Sureties may waive rights by the form of their agreement.

Rawleigh v. Laursen, 141 N.W. 64; Hughes v. Roberts, 72 S.W. 799; Davis v. Rosenbaum, 16 So. 340; Davis v. Wells, 104 U.S. 159; Rawleigh v. Walker, 77 So. 70; Rawleigh v. VanDuyn, 188 Pac. ___; Watkins v. McCall, 133 N.W. 966; Solomon v. Waterbury Brass Goods Corp., 6 F.2d 990; Huckaby v. McConnon, 105 So. 886; Heberling M. E. Co. v. Smith, 201 Ill. App. 126; Watkins v. Pruitt, 266 P. 770; Furst v. Buss, 178 P. 411; New Idea Spreader Co. v. Satterfield, 265 P. 664.

It is essential to commercial relations and the facility of their being carried on that contracts be made and even valuable rights are waived every day by people in business. These waivers are parts of the contracts.

By contract these sureties make themselves primary parties. They are more than sureties. They are not protected by section 2957.

McConnon v. Prine, 128 Miss. 192, 90 So. 730; 50 C.J., page 68, sec. 120; Chapter 39, Code of 1930.

Argued orally by Ellis B. Cooper, for appellant, and by G.L. Martin, for appellee.


Appellee is a manufacturer and seller of proprietary medicines, extracts, and the like. One Morse O. Ligon was a local retail dealer for appellee, and appellants were the accommodation sureties on a contract of suretyship executed unto appellee in behalf of said local retail dealer. The contract of suretyship was dated March 30, 1932. On January 10, 1934, the local retail dealer had become considerably in arrears with appellee, and other conditions were such that appellant sureties apprehended a loss on account of their suretyship, and certainly so unless immediate proceedings were instituted against said local dealer.

Accordingly, on the date last aforesaid, the sureties gave "notice in writing to the creditor to commence and prosecute legal proceedings against the principal debtor" at once; the notice averring that the principal debtor was then a resident citizen of this state, and that, "if suit is delayed, it may result in serious damage to us." This notice was given under section 2957, Code 1930, and it is not here contended that the terms or contents of the notice were in any way insufficient. The notice was promptly received at the head office of appellee, but appellee did not institute suit within the time required by the statute aforesaid, during which time the principal debtor remained a resident of this state, but delayed the suit until May 5, 1934, at which latter date the principal debtor had left the state.

In defense of the suit, appellants interposed a plea setting up the facts aforesaid and demanded a judgment of discharge of liability as provided in said statute.

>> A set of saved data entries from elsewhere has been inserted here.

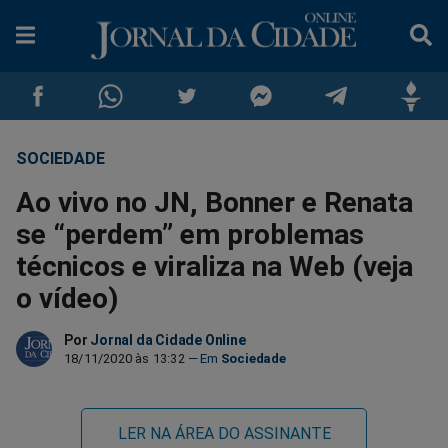
SOCIEDADE
Compartilhar
Compartilhar
Compartilhar
Compartilhar
Compartilhar
Compar
Ao vivo no JN, Bonner e Renata
no
no
no
no
no
no
se “perdem” em problemas
técnicos e viraliza na Web (veja
Facebook
Whatsapp
Twitter
Messenger
Telegram
Gettr
o vídeo)
Por
Jornal da Cidade Online
18/11/2020 às 13:32
Sociedade
LER NA ÁREA DO ASSINANTE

A demurrer to this plea was overruled, and appellee replied that the principal debtor was not a resident of the state at the time the notice set up in the plea was given and that for that reason the statute did not come into operation. On this issue the parties went to the jury, and the jury returned a verdict on the evidence on behalf of the sureties, appellants here, and judgment was entered in their favor. This was in the county court. The creditor appealed from that judgment to the circuit court, and the judgment was there reversed on the ground that the sureties had waived the benefits of section 2957, and the sureties have appealed to this court.

The two provisions in the written contract of suretyship which are urged by appellee as constituting a waiver of the statute are these: "We hereby expressly waive notice of the acceptance of this contract and of the shipment of goods to the buyer and of extension of credit to the buyer and of the extension of time in which to pay for the goods so purchased, and waive all notice of any nature whatsoever . . . We also agree that it shall not be necessary for the seller to first exhaust its remedies against the buyer before proceeding against us."

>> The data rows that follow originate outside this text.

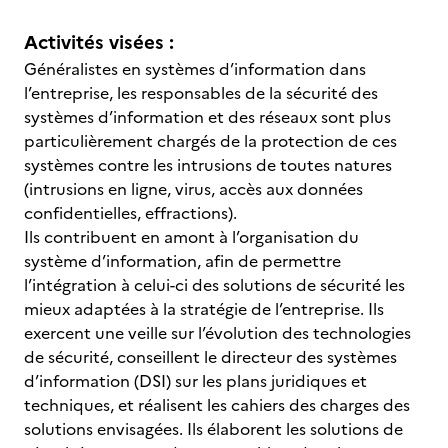
Activités visées :
Généralistes en systèmes d’information dans
l’entreprise, les responsables de la sécurité des
systèmes d’information et des réseaux sont plus
particulièrement chargés de la protection de ces
systèmes contre les intrusions de toutes natures
(intrusions en ligne, virus, accès aux données
confidentielles, effractions).
Ils contribuent en amont à l’organisation du
système d’information, afin de permettre
l’intégration à celui-ci des solutions de sécurité les
mieux adaptées à la stratégie de l’entreprise. Ils
exercent une veille sur l’évolution des technologies
de sécurité, conseillent le directeur des systèmes
d’information (DSI) sur les plans juridiques et
techniques, et réalisent les cahiers des charges des
solutions envisagées. Ils élaborent les solutions de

It is argued that, inasmuch as the said contract expressly agreed that the creditor could extend the time of payment without any notice to the sureties and for so long a time as the creditor should choose, and, having done so, the creditor did not in any event have to proceed against the principal debtor before resorting to the sureties, these stipulations are inconsistent with the rights conferred by the aforesaid statute, and being inconsistent therewith, are a waiver thereof. We think the contentions made by appellee have been settled, in principle, against appellee by the case First National Bank v. Rau, 146 Miss. 520, 531, 112 So. 688. There, as here, the indorser had, among other stipulations, agreed that extensions of time for payment might be made without notice to the indorser, and under the law, as fully as if expressly recited in the agreement of indorsement, the creditor did not have to first exhaust its remedies against the principal debtor; yet the court held that such stipulations did not have the effect to oust or waive the statute.

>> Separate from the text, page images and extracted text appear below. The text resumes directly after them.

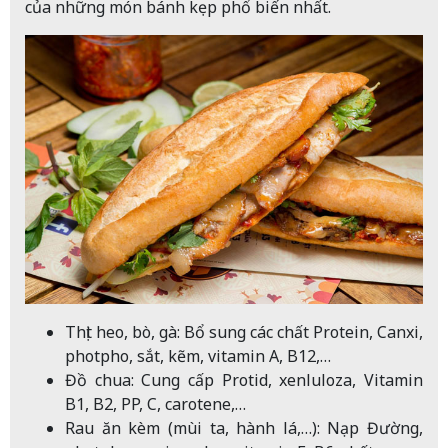
của những món bánh kẹp phổ biến nhất.
Thịt heo, bò, gà: Bổ sung các chất Protein, Canxi,
photpho, sắt, kẽm, vitamin A, B12,…
Đồ chua: Cung cấp Protid, xenluloza, Vitamin
B1, B2, PP, C, carotene,…
Rau ăn kèm (mùi ta, hành lá,…): Nạp Đường,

The legal philosophy underlying that and similar decisions is that rights which an accommodation surety has under the law and by which his burdens are lightened are not to be ousted by the mere implications of his contract of suretyship. As said by us in the recent case, W.T. Raleigh Co. v. Rotenberry, 164 So. 5: "A gratuitous surety is a favorite of the law and the contract must be strictly construed to impose upon the surety only the burdens clearly within the terms of the contract, so that it cannot be extended by implication, presumption, or construction." To deprive the sureties of the rights of the statute in question would most certainly increase the load or burden undertaken by them, and this must be by language which is express, and cannot be worked out by implication or construction, unless the construction adopted and allowed is as dependable and satisfactory as that found in express language; and that is not the case here.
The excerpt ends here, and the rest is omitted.